Aufgabenstellung: Was störte den 49-Jährigen laut dem Bericht über den Streit im Munderkinger Einkaufsmarkt an der Sortierung im Regal?

Seitenauszug:
──────────────────────────────

Über Geschmack lässt sich bekanntlich streiten. Ob ein Streit auch über den Standort des Geschmacks gerechtfertigt ist, weiß der Volksmund nicht. Um einen eben solchen Streit ging es aber am Samstagnachmittag in einem Einkaufsmarkt in der Carl-Benz-Straße in Munderkingen. Am Ende hatte ein Mann Hausverbot – und die Polizei musste dieses durchsetzen.
Doch der Reihe nach. Wie die Polizei berichtet, war ein 49-Jähriger am Samstag gegen 13.15 Uhr in dem Markt unterwegs. Dort stellte er aus seiner Sicht untragbare Zustände fest: Die von ihm favorisierte Getränkemarke war ganz unten einsortiert. Für den Kunden ein Anlass, seinen Unmut einem Mitarbeiter mitzuteilen. Denn die Sortierung habe zur Folge, dass er zunächst andere Sorten beiseite stellen müsse, um in den Genuss seines Lieblingsgetränks zu kommen.

Am Ende gab‘s ein Hausverbot

„Aus ganz offensichtlich falsch verstandenem Kundenverständnis“, so schreibt es die Polizei, habe der Mann diesen Umstand als berechtigten Grund erachtet, sich zu beschweren. „Unüberbrückbare Differenzen“ hätten dann dazu geführt, dass sich der Kunde und der Mitarbeiter nicht einig wurden. Offenbar benahm sich der 49-Jährige im Verlauf des Disputs derart daneben, dass der Mitarbeiter ein Hausverbot aussprach.
Das wollt der Kunde nicht akzeptieren: „Erst im Beisein der Beamten des Polizeireviers Ehingen verließ der Beschwerdeführer schlussendlich, wohl ein letztes Mal, den Einkaufsmarkt“, endet der Fall bei der Polizei.

──────────────────────────────

[Datensatzeinträge]
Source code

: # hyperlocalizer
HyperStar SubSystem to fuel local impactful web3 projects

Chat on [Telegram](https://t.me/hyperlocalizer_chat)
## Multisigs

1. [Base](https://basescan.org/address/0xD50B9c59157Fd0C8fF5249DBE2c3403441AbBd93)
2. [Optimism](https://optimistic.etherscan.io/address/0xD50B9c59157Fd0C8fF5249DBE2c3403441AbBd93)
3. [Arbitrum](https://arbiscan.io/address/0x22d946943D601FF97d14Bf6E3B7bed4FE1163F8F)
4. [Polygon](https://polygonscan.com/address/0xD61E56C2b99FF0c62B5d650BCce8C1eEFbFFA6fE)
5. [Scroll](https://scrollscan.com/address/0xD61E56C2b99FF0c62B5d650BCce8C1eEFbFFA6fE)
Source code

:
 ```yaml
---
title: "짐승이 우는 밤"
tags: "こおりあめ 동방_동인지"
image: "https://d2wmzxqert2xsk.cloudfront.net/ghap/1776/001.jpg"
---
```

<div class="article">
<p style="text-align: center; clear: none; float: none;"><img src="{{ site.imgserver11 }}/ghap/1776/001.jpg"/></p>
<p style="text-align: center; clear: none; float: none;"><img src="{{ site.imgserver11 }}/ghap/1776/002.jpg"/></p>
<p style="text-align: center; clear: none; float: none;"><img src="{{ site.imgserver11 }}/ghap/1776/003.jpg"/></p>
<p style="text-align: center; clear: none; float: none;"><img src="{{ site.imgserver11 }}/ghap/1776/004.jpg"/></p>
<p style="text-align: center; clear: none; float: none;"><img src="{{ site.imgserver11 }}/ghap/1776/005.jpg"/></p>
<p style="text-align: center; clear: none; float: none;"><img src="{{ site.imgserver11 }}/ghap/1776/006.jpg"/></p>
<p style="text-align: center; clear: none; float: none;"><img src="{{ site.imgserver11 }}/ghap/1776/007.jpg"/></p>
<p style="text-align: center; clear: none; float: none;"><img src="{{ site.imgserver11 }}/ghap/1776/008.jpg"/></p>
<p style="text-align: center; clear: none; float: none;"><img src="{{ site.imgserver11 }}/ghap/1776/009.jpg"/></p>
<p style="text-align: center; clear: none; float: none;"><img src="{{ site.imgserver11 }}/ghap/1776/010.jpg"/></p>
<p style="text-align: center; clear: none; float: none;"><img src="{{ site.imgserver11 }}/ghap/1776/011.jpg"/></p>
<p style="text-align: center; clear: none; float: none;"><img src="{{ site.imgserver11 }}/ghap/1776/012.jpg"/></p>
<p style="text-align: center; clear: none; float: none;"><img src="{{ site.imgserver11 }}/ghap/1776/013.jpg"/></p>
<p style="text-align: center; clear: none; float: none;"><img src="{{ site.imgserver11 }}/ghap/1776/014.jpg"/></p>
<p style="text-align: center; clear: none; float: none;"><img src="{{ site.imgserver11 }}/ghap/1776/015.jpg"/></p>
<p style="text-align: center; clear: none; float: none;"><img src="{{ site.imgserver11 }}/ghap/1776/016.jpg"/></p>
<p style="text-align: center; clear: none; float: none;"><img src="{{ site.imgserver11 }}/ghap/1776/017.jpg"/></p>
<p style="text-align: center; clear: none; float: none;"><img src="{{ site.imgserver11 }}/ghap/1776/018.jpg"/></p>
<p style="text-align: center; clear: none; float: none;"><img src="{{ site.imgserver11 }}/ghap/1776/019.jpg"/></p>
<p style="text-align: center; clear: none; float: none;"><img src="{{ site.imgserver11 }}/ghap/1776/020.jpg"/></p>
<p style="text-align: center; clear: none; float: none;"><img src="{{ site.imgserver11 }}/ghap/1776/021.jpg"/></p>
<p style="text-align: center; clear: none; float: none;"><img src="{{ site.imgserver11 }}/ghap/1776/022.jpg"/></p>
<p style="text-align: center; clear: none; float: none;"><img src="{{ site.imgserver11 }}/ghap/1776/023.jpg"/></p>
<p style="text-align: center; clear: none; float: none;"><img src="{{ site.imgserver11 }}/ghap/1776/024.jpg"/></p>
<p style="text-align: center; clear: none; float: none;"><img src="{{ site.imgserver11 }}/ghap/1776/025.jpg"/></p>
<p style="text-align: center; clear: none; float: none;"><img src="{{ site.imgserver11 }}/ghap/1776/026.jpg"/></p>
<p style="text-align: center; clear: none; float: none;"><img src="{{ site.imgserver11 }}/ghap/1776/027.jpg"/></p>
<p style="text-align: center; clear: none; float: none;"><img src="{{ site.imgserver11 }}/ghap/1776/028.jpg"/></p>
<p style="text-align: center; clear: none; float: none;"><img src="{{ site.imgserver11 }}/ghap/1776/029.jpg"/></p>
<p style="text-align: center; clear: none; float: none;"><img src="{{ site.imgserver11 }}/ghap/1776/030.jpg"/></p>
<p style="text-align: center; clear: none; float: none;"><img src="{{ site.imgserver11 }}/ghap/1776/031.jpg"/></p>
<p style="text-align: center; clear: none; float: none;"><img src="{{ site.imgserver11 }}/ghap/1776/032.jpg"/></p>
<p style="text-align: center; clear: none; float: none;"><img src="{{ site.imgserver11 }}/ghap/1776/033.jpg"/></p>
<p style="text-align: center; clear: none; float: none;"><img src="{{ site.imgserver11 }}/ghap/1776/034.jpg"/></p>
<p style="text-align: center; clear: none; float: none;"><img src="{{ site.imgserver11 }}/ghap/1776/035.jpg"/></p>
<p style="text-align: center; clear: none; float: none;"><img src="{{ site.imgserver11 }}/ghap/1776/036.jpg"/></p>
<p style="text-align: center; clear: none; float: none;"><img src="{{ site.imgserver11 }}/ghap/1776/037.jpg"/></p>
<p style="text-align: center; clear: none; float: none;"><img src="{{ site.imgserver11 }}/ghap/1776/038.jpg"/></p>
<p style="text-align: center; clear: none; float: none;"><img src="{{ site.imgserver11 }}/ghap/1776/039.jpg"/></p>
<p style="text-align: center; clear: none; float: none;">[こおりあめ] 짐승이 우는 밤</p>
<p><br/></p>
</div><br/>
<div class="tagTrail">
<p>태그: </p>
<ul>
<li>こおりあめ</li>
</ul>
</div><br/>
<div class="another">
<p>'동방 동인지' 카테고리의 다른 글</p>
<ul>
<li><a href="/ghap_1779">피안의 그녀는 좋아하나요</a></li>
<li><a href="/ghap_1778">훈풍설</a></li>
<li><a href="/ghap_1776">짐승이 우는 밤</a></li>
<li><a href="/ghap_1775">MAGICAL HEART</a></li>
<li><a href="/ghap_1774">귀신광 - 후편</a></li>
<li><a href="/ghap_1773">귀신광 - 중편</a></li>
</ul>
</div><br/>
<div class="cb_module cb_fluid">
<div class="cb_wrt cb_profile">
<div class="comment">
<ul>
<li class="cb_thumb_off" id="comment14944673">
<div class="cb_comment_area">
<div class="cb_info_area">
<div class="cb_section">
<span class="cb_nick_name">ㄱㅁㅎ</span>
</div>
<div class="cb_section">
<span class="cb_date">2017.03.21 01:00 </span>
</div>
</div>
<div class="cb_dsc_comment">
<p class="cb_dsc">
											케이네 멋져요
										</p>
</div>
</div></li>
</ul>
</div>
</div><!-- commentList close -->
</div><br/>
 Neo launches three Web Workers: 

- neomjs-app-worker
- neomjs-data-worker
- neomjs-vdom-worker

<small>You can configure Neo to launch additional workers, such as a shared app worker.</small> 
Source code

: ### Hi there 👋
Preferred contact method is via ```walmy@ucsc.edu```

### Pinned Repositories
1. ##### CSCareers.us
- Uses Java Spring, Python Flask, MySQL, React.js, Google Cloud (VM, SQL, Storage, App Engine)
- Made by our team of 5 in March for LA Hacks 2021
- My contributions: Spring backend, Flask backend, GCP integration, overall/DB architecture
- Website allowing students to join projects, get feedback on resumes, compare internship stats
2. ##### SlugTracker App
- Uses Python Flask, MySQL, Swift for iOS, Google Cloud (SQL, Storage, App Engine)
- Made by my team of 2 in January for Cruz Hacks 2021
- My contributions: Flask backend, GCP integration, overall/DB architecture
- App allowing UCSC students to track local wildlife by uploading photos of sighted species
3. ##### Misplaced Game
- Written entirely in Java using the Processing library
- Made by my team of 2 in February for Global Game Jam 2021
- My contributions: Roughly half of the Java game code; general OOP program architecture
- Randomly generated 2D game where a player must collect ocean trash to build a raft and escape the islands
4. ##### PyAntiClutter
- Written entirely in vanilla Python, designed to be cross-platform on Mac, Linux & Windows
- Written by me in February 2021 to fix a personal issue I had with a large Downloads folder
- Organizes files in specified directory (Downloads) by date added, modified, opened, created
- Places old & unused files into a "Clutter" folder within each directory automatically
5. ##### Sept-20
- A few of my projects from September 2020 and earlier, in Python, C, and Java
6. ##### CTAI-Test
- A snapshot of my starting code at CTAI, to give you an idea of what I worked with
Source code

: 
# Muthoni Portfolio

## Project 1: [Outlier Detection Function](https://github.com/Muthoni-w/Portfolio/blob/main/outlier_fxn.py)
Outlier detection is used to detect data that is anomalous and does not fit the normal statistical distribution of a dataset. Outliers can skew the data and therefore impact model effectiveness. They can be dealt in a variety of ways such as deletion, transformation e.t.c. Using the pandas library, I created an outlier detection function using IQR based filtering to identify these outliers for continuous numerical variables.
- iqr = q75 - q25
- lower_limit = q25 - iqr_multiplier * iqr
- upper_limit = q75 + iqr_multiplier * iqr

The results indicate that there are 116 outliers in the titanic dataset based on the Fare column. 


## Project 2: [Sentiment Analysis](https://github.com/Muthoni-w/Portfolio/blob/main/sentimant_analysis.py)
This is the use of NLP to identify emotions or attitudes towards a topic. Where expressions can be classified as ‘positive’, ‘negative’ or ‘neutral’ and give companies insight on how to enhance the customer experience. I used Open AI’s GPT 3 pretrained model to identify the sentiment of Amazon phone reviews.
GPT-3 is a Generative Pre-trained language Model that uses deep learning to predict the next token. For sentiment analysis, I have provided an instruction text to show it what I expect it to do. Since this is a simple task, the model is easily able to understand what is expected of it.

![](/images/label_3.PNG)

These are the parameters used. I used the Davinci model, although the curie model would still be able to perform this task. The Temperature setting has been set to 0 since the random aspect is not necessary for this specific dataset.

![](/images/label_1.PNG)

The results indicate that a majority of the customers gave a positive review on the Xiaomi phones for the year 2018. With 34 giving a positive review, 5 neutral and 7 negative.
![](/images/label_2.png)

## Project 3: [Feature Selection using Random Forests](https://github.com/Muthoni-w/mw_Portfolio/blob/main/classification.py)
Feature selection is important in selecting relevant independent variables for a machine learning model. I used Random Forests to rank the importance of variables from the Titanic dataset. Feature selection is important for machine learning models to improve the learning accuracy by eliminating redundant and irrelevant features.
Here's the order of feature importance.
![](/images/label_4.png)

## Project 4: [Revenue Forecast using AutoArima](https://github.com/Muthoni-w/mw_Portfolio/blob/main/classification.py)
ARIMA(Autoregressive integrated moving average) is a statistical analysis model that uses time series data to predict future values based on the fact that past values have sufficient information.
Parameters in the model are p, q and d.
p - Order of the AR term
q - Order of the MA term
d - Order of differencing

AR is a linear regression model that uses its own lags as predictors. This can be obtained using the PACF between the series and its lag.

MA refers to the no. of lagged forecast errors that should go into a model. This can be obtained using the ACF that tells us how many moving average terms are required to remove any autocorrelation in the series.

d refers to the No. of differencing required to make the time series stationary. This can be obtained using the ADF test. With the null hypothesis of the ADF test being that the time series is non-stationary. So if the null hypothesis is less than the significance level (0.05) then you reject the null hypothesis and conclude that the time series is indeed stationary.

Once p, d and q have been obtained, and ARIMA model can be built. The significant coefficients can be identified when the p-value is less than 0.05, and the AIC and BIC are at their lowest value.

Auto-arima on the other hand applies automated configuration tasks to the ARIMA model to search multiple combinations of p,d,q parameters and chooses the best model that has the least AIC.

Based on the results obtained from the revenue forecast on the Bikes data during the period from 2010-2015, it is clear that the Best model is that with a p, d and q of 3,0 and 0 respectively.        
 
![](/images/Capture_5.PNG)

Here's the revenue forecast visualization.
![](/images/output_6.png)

──────────────────────────────

Lösung: Seine bevorzugte Getränkemarke war ganz unten einsortiert.